New Zealand Institute for Bioeconomy Science

Agency overview
- Formed: July 1, 2025
- Preceding agencies: AgResearch; Landcare Research; Plant & Food Research; Scion;
- Website: https://www.bioeconomyscience.co.nz/

= New Zealand Institute for Bioeconomy Science =

New Zealand research organisation

The formation of the New Zealand Institute for Bioeconomy Science, trading as the Bioeconomy Science Institute (BSI), was announced as part of the New Zealand science sector reforms. The BSI came into being as a Crown Research Institute (CRI) on 1 July 2025, and is made up of the disestablished CRIs Manaaki Whenua Landcare Research, AgResearch, Plant & Food Research and Scion. The new organization will later become a Public Research Organisation once legislation to enact the change has passed through the New Zealand parliament. The focus of NZIBS will be "advancing innovation in agriculture, aquaculture, forestry, biotechnology and manufacturing; protecting ecosystems from biosecurity threats and climate risks; and developing new bio-based technologies and products".

== Board ==
In May 2025, Minister Shane Reti announced the chair of the new board would be Barry Harris, previously of NIWA. Kim Wallace of AgResearch will be deputy chair, with board members of Candace Kinser, Andrew Morrison, and Gray Baldwin.

==History==
On 2 July 2025, the Bioeconomy Science Institute's new CEO Mark Piper confirmed that the organisation's headquarters would be based at AgResearch's Tuhiraki building at Lincoln University's campus in Lincoln near Christchurch. Piper said that the organisation would retain a distributed leadership since it has many sites and facilities across New Zealand. The new headquarters would also be near Manaaki Whenua and Plant & Food Research's facilities in Lincoln. In addition, the Scion would relocate from its Christchurch facility to the Tuhiraki building.

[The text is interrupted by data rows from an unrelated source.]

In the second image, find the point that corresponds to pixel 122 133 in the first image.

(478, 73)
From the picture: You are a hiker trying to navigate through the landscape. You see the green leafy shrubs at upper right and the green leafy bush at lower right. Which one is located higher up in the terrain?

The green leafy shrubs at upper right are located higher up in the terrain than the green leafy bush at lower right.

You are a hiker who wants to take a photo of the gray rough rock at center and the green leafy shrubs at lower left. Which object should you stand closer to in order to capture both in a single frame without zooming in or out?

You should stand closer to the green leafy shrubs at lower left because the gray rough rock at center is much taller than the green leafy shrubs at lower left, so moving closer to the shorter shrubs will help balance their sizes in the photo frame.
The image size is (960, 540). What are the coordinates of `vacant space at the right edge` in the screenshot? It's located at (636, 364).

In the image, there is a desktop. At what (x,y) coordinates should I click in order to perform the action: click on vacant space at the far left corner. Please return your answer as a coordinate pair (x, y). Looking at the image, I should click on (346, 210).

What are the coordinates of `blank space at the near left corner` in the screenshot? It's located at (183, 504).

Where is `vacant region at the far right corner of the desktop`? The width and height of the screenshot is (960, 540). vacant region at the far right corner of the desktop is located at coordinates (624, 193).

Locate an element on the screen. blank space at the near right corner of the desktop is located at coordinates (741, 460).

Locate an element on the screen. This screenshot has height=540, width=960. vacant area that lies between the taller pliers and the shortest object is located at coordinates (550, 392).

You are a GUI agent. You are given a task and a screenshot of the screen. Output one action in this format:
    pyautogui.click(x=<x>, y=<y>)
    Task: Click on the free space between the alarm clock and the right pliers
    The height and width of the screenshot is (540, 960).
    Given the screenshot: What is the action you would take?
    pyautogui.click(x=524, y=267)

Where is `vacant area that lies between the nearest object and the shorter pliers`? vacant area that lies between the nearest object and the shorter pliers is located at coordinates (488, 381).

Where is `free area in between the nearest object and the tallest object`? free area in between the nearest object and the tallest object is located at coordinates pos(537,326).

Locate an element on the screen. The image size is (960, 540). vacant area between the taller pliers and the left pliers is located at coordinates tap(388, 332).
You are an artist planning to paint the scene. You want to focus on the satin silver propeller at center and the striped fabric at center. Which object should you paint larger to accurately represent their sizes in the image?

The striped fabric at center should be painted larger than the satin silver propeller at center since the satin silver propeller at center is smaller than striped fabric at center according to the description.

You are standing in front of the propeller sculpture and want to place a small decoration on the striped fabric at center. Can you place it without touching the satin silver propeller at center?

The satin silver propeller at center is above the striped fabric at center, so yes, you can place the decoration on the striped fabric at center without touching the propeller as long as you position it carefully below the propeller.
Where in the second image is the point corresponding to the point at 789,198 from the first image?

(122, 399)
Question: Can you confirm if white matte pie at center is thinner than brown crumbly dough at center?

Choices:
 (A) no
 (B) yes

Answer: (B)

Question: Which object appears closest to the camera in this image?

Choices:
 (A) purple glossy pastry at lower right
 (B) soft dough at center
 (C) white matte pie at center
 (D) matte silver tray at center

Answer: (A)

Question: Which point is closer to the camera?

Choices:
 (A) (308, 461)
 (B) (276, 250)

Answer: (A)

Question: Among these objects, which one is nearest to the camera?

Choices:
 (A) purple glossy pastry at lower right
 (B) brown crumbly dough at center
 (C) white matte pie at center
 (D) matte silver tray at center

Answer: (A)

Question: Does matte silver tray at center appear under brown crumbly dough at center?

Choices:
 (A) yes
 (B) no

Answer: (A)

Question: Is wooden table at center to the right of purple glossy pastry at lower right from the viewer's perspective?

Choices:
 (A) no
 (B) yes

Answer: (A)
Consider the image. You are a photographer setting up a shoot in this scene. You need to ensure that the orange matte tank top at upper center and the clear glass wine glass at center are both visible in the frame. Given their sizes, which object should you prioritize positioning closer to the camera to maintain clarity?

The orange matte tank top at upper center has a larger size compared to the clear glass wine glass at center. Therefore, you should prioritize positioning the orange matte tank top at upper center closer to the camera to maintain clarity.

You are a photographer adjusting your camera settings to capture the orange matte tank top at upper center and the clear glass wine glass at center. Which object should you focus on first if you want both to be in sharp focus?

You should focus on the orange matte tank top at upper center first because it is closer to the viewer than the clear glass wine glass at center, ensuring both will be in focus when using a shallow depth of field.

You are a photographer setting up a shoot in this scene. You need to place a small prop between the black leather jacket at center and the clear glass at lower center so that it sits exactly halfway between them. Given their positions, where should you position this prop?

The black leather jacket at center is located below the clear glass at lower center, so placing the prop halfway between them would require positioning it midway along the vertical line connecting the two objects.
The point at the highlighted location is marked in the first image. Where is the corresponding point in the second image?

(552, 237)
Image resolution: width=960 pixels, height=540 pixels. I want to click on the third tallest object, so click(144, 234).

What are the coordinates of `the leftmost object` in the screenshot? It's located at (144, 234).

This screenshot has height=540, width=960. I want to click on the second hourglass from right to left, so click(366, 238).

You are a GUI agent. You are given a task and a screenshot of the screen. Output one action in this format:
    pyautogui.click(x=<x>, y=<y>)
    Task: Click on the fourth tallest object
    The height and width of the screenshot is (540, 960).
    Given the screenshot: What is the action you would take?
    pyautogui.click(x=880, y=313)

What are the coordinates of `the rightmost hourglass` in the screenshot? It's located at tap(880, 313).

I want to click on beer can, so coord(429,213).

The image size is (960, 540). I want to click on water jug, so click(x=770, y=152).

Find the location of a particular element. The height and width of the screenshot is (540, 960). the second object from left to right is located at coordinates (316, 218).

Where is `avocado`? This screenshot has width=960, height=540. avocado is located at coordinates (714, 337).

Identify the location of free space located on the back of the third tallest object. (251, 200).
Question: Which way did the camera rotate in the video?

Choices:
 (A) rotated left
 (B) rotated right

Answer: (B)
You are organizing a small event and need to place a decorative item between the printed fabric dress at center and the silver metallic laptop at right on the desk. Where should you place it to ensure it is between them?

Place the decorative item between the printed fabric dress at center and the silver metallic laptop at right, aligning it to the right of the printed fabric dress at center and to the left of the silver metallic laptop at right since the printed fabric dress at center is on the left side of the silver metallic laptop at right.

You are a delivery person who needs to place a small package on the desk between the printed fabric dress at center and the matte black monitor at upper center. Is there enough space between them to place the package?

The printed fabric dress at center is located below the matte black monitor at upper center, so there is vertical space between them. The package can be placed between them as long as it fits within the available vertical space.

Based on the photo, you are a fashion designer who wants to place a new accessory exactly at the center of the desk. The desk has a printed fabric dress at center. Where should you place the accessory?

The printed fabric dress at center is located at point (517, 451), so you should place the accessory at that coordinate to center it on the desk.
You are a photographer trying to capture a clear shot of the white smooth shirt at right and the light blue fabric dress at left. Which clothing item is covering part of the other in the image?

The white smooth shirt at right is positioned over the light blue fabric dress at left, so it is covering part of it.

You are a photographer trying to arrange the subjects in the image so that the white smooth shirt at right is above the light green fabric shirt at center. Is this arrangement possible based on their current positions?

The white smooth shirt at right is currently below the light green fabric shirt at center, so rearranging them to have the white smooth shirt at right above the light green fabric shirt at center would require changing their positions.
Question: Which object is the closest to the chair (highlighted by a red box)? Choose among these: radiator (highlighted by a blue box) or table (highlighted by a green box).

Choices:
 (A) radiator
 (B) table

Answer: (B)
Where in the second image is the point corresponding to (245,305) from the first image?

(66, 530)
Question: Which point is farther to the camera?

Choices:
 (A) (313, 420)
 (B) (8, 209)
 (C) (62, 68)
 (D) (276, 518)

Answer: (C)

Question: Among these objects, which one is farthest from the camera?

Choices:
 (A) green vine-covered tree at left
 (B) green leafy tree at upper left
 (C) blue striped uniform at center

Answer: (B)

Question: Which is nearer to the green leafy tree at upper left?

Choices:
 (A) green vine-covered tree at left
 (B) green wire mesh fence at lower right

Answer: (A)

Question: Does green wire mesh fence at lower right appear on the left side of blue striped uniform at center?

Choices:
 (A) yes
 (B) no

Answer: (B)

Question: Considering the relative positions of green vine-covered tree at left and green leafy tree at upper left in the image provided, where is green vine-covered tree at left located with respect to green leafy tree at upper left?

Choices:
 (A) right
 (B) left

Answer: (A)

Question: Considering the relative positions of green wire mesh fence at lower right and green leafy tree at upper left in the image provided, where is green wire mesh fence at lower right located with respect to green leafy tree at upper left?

On 27 February 2026, the Bioeconomy Science Institute confirmed that it would cut 134 jobs including 86 science roles and 48 financial and administrative roles. Public Service Association national secretary Fleur Fitzsimons expressed concerns that the loss of science jobs at the Institute could lead to a brain drain that would hurt the government's goals of boosting economic growth.